Campbell was shelled in Vancouver, allowing four goals on 16 shots in an 8-1 loss before getting pulled. He had one win in his first five games and sported an. 873 save percentage before he was waived and later sent to AHL Bakersfield. To Campbell’s credit, he eventually found his game in the minors. But the combination of a tenuous salary-cap situation and Pickard’s component netminding kept him off the big-league roster until he was called upon to be a black ace for the Oilers’ playoff run.

The Oilers entered the offseason with just over $10 million in cap space but just seven forwards and five defencemen signed. Campbell was the most obvious player to be cleared out to provide more financial flexibility. Once the buyout window opened Thursday, it was only a matter of time.

The $3.9 million in savings for next season should allow them to bring back more of their pending UFAs and help address their needs at middle-six forward and right defence.

The buyout keeps Campbell on the Oilers’ books until 2030, but there are major savings for the next three years. Next season’s cap hit is $1.1 million, and then $2.3 million and $2.6 million for the following two campaigns. The Oilers will be charged $1.5 million per season from 2028 to 2030, according to PuckPedia.

The only thing fitting about Campbell’s departure is it comes in the same week as Ken Holland’s.

GO DEEPER

What’s next for the Oilers after deciding not to bring back Ken Holland as GM?

Holland’s five years as general manager are the most successful since Kevin Lowe helmed the team from 2000 to 2008. His best decisions were signing winger Zach Hyman and trading for blueliner Mattias Ekholm. The Oilers appeared in 11 playoff rounds and won six of them — including three this year as they reached the Stanley Cup Final.

But Holland made some errors, too. Campbell marks the worst of them.

The thing about Holland signing Campbell is the Oilers needed a goaltender. Period. Koskinen left for Europe. Smith couldn’t play anymore due to injury. They simply couldn’t bank on Skinner, with 14 games of NHL experience, to be the starter and have a lower-profile backup. (To note, the Oilers signed Pickard on the same day they signed Campbell — July 13, 2022.)

The Oilers were interested in Ville Husso that summer, but Detroit jumped the gun by trading a third-round pick to St. Louis to acquire him a few days before he would have been a free agent. Darcy Kuemper, a trade target a year earlier before Arizona moved him to Colorado, opted to sign in Washington. It’s not like Husso or Kuemper have worked out with their new teams anyway.

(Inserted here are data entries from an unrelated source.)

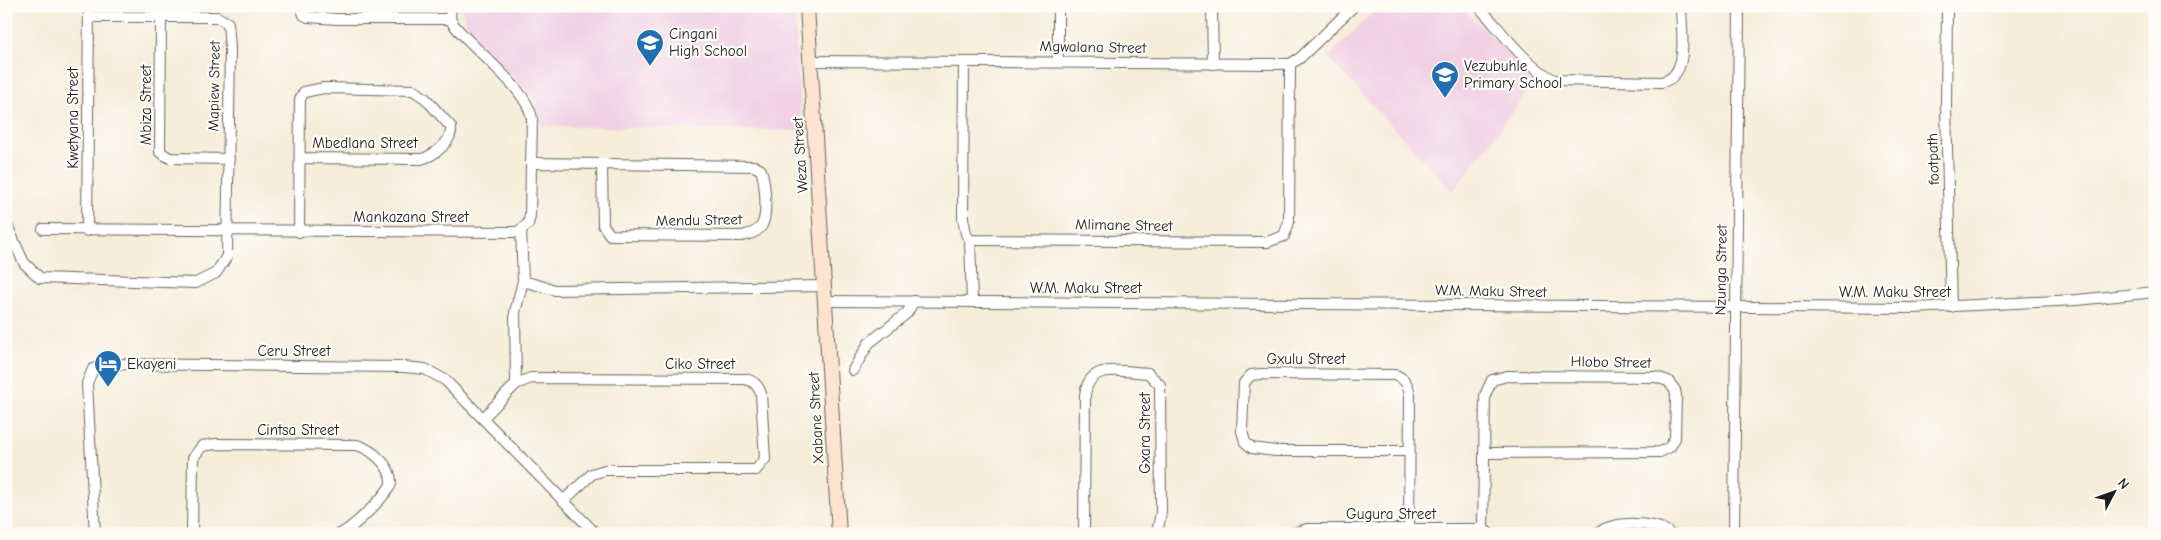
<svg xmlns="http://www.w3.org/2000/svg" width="2161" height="540" viewBox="0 0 2161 540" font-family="'Comic Neue',sans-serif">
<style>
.built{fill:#f1d0e4}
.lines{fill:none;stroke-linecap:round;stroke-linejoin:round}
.street-casing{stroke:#68655e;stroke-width:12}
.secondary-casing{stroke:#68655e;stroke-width:16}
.street{stroke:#fff;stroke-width:10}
.secondary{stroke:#fde4d1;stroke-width:14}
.labels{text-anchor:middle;stroke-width:4.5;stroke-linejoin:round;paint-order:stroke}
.poi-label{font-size:15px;fill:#1c1c1c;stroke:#fdfcf7;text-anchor:start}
.street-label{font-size:15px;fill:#1c1c1c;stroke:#fdfcf7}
</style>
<rect width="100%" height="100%" fill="#fdfcf7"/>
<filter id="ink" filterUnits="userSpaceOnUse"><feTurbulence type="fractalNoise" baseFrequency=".02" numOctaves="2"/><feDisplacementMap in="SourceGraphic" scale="10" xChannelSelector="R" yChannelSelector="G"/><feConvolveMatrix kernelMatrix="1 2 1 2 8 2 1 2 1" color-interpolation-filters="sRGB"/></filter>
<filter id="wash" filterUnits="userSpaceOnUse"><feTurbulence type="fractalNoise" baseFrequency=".0096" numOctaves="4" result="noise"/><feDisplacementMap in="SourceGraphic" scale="20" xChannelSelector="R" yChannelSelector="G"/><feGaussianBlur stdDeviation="1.12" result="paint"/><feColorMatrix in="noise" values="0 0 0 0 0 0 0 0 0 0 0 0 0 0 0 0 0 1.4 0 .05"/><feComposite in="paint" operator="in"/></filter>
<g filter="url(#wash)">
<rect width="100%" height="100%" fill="#f6edd9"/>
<!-- built -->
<g class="built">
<path d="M461 6H794L802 131 541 126 536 100 469 33Z"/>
<path d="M1379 6H1461L1536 81 1453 192 1328 57Z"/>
</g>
</g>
<g filter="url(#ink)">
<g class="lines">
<defs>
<g id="street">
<path d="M301 6 304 15 308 17 337 19H450"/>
<path d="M1212 6 1213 64"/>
<path d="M1478 6C1502 31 1523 63 1554 80L1661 82C1691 77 1681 30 1681 6"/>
<path d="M6 8V6"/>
<path d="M1947 10 1946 106 1951 307"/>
<path d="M161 17 160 152 170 158 229 159"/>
<path d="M810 61 1290 64 1300 58 1354 6"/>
<path d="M964 62 963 218 966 234 970 240 1267 242 1284 236 1289 222 1290 64"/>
<path d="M1058 62V6"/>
<path d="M531 163 754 166 761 170C765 181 768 214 762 225 758 232 750 234 742 236L610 235 603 225 602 164"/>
<path d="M6 223 24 263 40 278 196 283 216 273 227 256 230 48 228 23 217 17H89"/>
<path d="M43 229 518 232 528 224 530 216 532 119C528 89 474 50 454 25L450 19 451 6"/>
<path d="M87 231 89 6"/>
<path d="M299 232 300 99 304 92 324 88 413 90 425 98 451 127C453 141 434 156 421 159L300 158"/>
<path d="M970 240 972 302"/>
<path d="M523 281 555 290 824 286"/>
<path d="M825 301 1913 308 2077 300 2155 292"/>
<path d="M853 370 869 343 907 313 914 301"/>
<path d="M516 384 515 312 523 281 521 230"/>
<path d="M483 418 516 384 531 378 745 379C754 381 758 385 761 394L765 459 756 470H605L592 474 563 501"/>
<path d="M1409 528 1410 395C1408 384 1405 379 1396 375L1261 374 1251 375 1244 383 1242 431 1245 442 1252 448 1275 451H1409"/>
<path d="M1483 529 1485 395 1492 380 1507 376 1656 377 1668 381 1675 390 1676 396 1675 438 1670 447 1660 452 1484 453"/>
<path d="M95 534 87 383 93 369 105 364 404 367 425 369 445 380 596 534"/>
<path d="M192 534 193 458 202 446 216 444 357 445C373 450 392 466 391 484 385 497 353 528 340 534"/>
<path d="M1084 534 1085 395C1089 361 1122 372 1148 373L1160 385 1161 512 1157 534"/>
<path d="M1292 534 1307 529H1483L1490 534"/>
<path d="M1598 534C1609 520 1659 521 1670 534"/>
<path d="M1734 534 1739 6"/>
</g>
<path id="secondary" d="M807 6 839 534"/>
</defs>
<!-- street casing -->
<use href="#street" class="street-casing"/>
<!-- secondary casing -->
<use href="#secondary" class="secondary-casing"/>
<!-- street -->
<use href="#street" class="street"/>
<!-- secondary -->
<use href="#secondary" class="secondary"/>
</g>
</g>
<!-- icons -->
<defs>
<symbol id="school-pin" viewBox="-11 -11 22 30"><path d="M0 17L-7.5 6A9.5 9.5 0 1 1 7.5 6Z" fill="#1f6fb2" stroke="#fdfcf7"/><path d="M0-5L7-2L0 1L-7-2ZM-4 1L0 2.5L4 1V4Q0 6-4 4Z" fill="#fff"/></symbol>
<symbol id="hotel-pin" viewBox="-11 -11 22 30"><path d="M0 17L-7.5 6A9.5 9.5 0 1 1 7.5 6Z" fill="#1f6fb2" stroke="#fdfcf7"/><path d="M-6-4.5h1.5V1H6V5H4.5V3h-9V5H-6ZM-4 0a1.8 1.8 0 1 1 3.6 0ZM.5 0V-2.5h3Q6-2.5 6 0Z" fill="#fff"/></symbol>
</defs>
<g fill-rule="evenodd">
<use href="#school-pin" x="634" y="27" width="32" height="43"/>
<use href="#school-pin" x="1429" y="59" width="32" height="43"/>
<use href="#hotel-pin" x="92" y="348" width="32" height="43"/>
</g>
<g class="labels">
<!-- poi labels -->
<g class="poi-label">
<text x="669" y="39">Cingani<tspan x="669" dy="17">High School</tspan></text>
<text x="1464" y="71">Vezubuhle<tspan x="1464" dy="17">Primary School</tspan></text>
<text x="127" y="369">Ekayeni</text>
</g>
<!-- street labels -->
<g class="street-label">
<text transform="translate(1093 47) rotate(1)" y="5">Mgwalana Street</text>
<text transform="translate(214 86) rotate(-89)" y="5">Mapiew Street</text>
<text transform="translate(146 105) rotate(-90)" y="5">Mbiza Street</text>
<text transform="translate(73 118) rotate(-90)" y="5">Kwetyana Street</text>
<text x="365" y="148">Mbedlana Street</text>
<text transform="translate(800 155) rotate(-94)" y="5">Weza Street</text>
<text transform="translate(1933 159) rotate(-92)" y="5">footpath</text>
<text x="411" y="222">Mankazana Street</text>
<text transform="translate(699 220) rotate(-1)" y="5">Mendu Street</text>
<text transform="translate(1124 225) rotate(1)" y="5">Mlimane Street</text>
<text transform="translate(1721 270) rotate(-89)" y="5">Nzunga Street</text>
<text x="1086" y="293">W.M. Maku Street</text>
<text transform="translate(1491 291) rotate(1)" y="5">W.M. Maku Street</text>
<text x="1895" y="297">W.M. Maku Street</text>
<text x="294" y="356">Ceru Street</text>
<text x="1306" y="364">Gxulu Street</text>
<text transform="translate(1611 362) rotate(1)" y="5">Hlobo Street</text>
<text x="700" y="369">Ciko Street</text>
<text transform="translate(816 418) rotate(-93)" y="5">Xabane Street</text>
<text x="298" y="435">Cintsa Street</text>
<text transform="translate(1145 433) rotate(-90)" y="5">Gxara Street</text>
<text x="1391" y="519">Gugura Street</text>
</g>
</g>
<!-- margin -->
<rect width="2161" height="540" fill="none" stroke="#fdfcf7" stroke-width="25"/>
<!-- north arrow -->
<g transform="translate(2114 492) rotate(49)" stroke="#fdfcf7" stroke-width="4" paint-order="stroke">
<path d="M0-4L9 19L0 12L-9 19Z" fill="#1c1c1c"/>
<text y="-8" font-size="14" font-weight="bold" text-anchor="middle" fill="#1c1c1c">N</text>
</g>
</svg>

Campbell and the Oilers were basically the last two standing and ready to dance. The mistake wasn’t that they got together; it was the length for which they did. The five-year commitment hurt the Oilers more than anything and has left the biggest stain on Holland’s time with the organization.

Really, though, the length of the contract shouldn’t have been as onerous as it’s become. It would have been moot had Campbell played better.

Sure, some felt he should have started games in the playoffs last year when Skinner struggled. But the coaching staff had lost trust in him by then.

Maybe he should have gotten a longer leash earlier this season. But the Oilers were a mess and something had to give. He never got another chance.

Campbell’s time with the Oilers simply couldn’t have gone any worse. Even his biggest skeptic couldn’t have predicted it going this poorly.

Because it did, though, there was no other option than today’s outcome. We’ve all known that for quite some time.